- **TASK DATA**:

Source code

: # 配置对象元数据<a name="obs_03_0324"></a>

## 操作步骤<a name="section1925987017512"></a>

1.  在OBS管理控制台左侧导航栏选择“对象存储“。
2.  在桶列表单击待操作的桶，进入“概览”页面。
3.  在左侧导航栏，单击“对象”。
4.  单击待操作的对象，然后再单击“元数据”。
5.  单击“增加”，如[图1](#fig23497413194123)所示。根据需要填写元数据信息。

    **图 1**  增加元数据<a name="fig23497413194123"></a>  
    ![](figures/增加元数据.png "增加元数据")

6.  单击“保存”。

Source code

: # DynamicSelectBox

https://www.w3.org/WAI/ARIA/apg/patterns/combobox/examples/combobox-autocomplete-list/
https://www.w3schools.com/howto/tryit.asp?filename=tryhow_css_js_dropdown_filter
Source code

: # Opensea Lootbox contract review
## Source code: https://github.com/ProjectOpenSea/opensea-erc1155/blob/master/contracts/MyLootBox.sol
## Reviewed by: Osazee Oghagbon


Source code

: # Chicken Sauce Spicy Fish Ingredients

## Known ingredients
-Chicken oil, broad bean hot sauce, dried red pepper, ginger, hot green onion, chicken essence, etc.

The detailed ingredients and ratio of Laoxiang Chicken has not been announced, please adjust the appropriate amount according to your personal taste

==

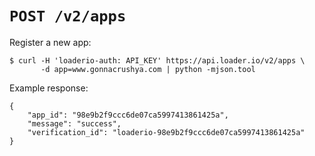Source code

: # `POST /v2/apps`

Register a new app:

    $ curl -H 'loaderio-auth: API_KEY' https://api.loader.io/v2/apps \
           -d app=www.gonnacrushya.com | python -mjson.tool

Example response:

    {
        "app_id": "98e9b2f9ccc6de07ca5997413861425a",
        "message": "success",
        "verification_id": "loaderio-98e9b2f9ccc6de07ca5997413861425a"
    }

==

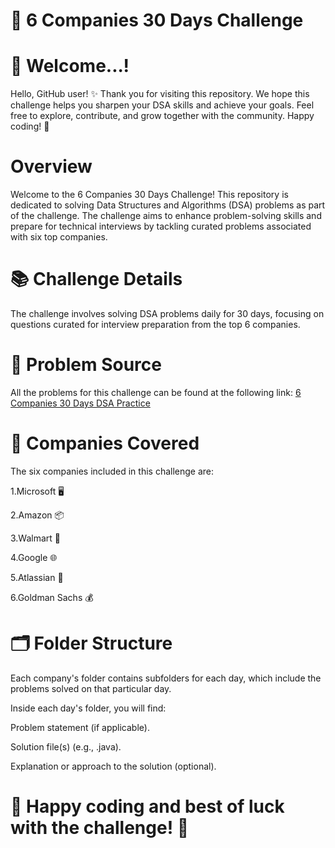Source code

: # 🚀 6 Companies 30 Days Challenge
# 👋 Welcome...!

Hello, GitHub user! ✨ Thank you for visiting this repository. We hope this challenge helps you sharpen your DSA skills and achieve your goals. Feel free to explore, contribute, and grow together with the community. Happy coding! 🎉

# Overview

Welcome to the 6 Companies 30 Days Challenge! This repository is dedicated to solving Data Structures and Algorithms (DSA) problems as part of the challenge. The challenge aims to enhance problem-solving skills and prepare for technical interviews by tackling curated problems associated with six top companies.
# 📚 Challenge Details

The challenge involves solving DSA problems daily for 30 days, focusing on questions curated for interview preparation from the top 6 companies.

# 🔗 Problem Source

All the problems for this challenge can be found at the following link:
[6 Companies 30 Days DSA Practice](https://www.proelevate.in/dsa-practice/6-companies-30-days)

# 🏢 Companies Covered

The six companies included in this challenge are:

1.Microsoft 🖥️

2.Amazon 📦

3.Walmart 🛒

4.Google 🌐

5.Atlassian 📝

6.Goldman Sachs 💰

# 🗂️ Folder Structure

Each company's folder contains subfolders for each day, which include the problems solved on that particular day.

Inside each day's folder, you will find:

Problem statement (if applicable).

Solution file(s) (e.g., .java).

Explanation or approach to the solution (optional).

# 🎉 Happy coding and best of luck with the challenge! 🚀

- **EXERCISE OBJECTIVE**: Go through the material and copy out, in order, every line that contains the word "coding".

- **ANSWER TO THE EXERCISE**:
Hello, GitHub user! ✨ Thank you for visiting this repository. We hope this challenge helps you sharpen your DSA skills and achieve your goals. Feel free to explore, contribute, and grow together with the community. Happy coding! 🎉
# 🎉 Happy coding and best of luck with the challenge! 🚀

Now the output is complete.